Memories of Young Jack



We've been living here for just about two years. Slowly we are becoming country folk. In keeping with that theme we decided to raise a few chickens. First we bought six chicks of varying breeds that were to grow into laying hens. The laying hens will mature in September and start laying eggs of their own accord. I understand one chicken is capable of producing an egg, without the aid of a rooster, every twenty six hours on average.


Then, getting into the spirit of things we bought twenty meat chickens. Unlike the laying hens the meat chickens are white. They grow incredibly fast and are ready for their destiny in the freezer in less than two months.



When Jean came home with the twenty little yellow fluff balls there was an extra, chicken number twenty one. She was almost black, an "Americanna", and would be our seventh laying hen. She would lay blue eggs eventually.


We didn't name the meat birds because of the temporary nature of their stay with us, but each hen has a name. The dark colored number twenty one we named "Jack".



From day one I have been nervous about predators. We have coons and coyotes and many other wild things creeping about here in the dark. I built a "chicken tractor" for the hens which is a small moveable coop. The chickens run free on some days, when dusk approaches they find their way back to the safety of the tractor and we close them in for the night.
Each chicken has it's own nature, a personality. Jack had the colors of a hawk, she was the first one out of the coop when it was opened, she was fast and would run circles around the others. As she approached maturity she grew fluffy black feathers around her face that looked like a beard. We joked that she looked like she should have signed the decleration of independance.
We had grown to really like Jack.

It was a little late last night when I closed up the chicken tractor. Since it was dark I didn't see that Jack had decided to stay out for the night. It wasn't until the middle of the night when we woke to hear the sound, under our open bedroom window, of Jack being killed that I realized she wasn't in the coop.
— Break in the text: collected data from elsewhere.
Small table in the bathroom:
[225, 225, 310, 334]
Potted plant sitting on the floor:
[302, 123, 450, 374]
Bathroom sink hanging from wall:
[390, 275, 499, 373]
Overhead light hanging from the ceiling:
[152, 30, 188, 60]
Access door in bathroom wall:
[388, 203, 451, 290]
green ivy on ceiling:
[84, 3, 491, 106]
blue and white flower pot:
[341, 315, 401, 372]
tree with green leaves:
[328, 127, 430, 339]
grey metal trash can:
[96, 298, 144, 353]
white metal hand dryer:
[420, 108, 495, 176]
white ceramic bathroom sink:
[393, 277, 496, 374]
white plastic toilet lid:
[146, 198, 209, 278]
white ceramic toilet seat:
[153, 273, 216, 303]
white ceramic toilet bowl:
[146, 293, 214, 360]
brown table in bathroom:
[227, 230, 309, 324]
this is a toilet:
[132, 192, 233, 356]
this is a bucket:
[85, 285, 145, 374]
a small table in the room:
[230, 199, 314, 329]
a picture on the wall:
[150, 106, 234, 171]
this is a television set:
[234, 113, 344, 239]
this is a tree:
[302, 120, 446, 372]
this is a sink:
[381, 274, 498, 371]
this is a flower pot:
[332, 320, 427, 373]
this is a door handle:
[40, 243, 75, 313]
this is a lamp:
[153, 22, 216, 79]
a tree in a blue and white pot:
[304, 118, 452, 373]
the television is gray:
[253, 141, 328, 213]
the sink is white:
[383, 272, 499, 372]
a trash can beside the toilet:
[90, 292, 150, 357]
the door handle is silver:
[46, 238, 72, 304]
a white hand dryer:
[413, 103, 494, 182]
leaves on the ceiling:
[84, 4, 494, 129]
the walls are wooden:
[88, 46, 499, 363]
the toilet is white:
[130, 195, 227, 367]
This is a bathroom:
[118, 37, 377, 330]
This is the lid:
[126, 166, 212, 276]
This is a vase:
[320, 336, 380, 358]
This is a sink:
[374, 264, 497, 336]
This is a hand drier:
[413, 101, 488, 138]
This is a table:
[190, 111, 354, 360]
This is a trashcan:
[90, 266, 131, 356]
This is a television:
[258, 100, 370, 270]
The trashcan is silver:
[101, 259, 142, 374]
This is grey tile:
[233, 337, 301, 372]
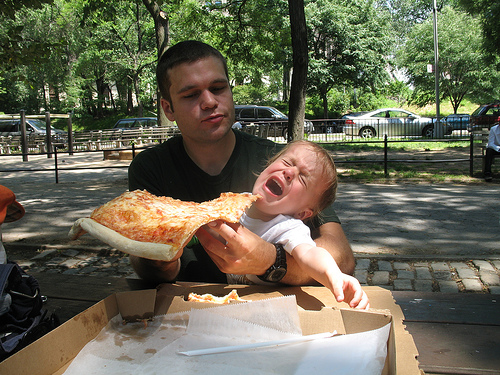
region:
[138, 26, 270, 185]
this is a man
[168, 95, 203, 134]
the man is light skinned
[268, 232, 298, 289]
this is a watch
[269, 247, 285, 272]
the watch is black in color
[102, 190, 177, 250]
this is a pizza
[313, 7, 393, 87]
this is a tree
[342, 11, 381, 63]
the leaves are green in color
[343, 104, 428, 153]
this is a car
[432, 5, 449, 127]
this is a pole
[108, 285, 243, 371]
this is a box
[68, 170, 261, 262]
a man holding a large pizza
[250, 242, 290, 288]
a man wearing a wrist watch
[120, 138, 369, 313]
a crying child eating food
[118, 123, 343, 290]
a man wearing a black shirt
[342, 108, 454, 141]
a silver car parked on a sidewalk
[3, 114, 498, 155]
a long metal fence by the side walk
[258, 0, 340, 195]
a large tree in the park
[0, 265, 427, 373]
an empty pizza box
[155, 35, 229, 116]
a man with black hair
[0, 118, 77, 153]
a silver car parked by the side walk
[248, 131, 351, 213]
head of a person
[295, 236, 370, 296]
arm of a person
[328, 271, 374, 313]
hand of a person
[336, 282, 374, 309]
finger of a person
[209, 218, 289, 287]
hand of a person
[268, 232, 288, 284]
wrist of a person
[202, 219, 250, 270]
finger of a person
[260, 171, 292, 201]
mouth of a person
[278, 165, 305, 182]
nose of a person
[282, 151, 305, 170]
eye of a person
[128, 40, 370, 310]
man holding a little boy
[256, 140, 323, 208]
boy appears to be crying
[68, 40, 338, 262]
man is holding a very large piece of pizza to boy's face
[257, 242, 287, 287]
man is wearing a black wristwatch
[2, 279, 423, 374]
an open brown pizza box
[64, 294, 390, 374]
white paper in pizza box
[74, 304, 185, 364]
grease stains on pizza box and paper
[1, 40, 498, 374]
dappled shadows falling across paved area behind man and boy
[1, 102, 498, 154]
cars on road visible beyond low fence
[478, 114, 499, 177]
seated man is visible at edge of image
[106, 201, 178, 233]
a large pizza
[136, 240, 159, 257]
the crust of the pizza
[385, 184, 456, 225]
shadows on the ground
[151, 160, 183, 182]
the man is wearing a black shirt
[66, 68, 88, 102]
the green leaves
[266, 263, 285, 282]
the man is wearing a watch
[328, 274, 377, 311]
the childs hand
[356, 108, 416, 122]
a car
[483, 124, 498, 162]
a person sitting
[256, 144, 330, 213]
the child is crying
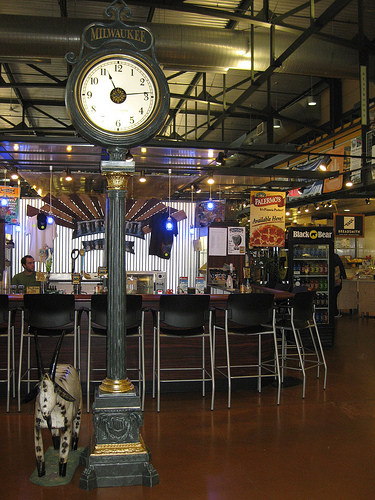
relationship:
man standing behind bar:
[13, 255, 48, 294] [0, 276, 296, 400]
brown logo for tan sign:
[29, 191, 187, 240] [36, 190, 187, 236]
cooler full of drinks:
[281, 225, 336, 351] [294, 246, 327, 321]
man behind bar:
[12, 255, 41, 294] [4, 289, 292, 382]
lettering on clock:
[92, 26, 142, 44] [64, 22, 172, 149]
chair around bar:
[279, 291, 328, 395] [34, 282, 290, 320]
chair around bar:
[215, 287, 280, 403] [34, 282, 290, 320]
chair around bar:
[150, 287, 219, 414] [34, 282, 290, 320]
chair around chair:
[76, 288, 152, 417] [18, 283, 84, 404]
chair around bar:
[18, 283, 84, 404] [34, 282, 290, 320]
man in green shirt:
[12, 255, 41, 294] [9, 269, 44, 286]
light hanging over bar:
[200, 188, 224, 216] [41, 197, 61, 224]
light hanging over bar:
[166, 221, 173, 230] [41, 197, 61, 224]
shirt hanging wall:
[25, 213, 57, 262] [11, 195, 198, 290]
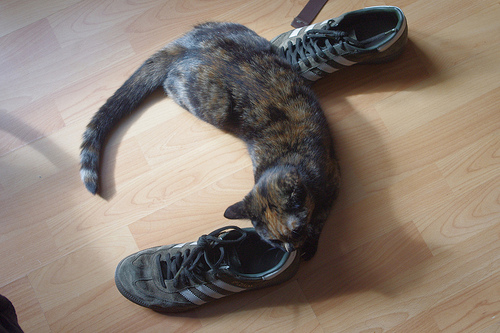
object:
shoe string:
[220, 225, 249, 242]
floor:
[347, 95, 483, 314]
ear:
[223, 200, 252, 221]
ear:
[282, 177, 312, 209]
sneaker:
[116, 222, 294, 314]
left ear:
[273, 175, 314, 204]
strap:
[283, 0, 360, 25]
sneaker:
[99, 222, 332, 325]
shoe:
[296, 23, 396, 64]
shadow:
[330, 102, 389, 293]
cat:
[80, 19, 347, 251]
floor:
[343, 97, 497, 332]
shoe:
[114, 236, 314, 307]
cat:
[71, 25, 357, 234]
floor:
[9, 30, 492, 330]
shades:
[121, 130, 203, 236]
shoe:
[270, 5, 407, 79]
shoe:
[113, 225, 303, 312]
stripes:
[179, 280, 248, 304]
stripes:
[298, 52, 355, 85]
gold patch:
[260, 205, 287, 239]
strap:
[285, 6, 322, 29]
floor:
[370, 69, 473, 176]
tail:
[79, 41, 182, 200]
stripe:
[83, 178, 100, 194]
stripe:
[77, 168, 104, 182]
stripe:
[78, 148, 101, 163]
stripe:
[78, 138, 108, 151]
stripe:
[80, 125, 107, 141]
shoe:
[94, 231, 323, 306]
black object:
[0, 293, 30, 331]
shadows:
[327, 99, 437, 301]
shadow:
[200, 90, 437, 320]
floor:
[1, 1, 497, 330]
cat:
[103, 46, 389, 249]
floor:
[2, 231, 497, 330]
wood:
[83, 212, 153, 329]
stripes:
[180, 273, 233, 328]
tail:
[74, 116, 134, 243]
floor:
[330, 67, 477, 331]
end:
[68, 157, 102, 195]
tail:
[77, 112, 119, 214]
We both got up and ran outside to look for the source of the noise. I saw movement in the long grass under our bedroom window and pointed my flashlight there. I was suprised to see a small cat, the size of a big kitten, trying to drag Jack's body, which was larger than the cat, through the grass. The cat let go and ran away into the night. It is likely this feral cat will become the prey of coyotes by fall. And we will have only brown and white eggs.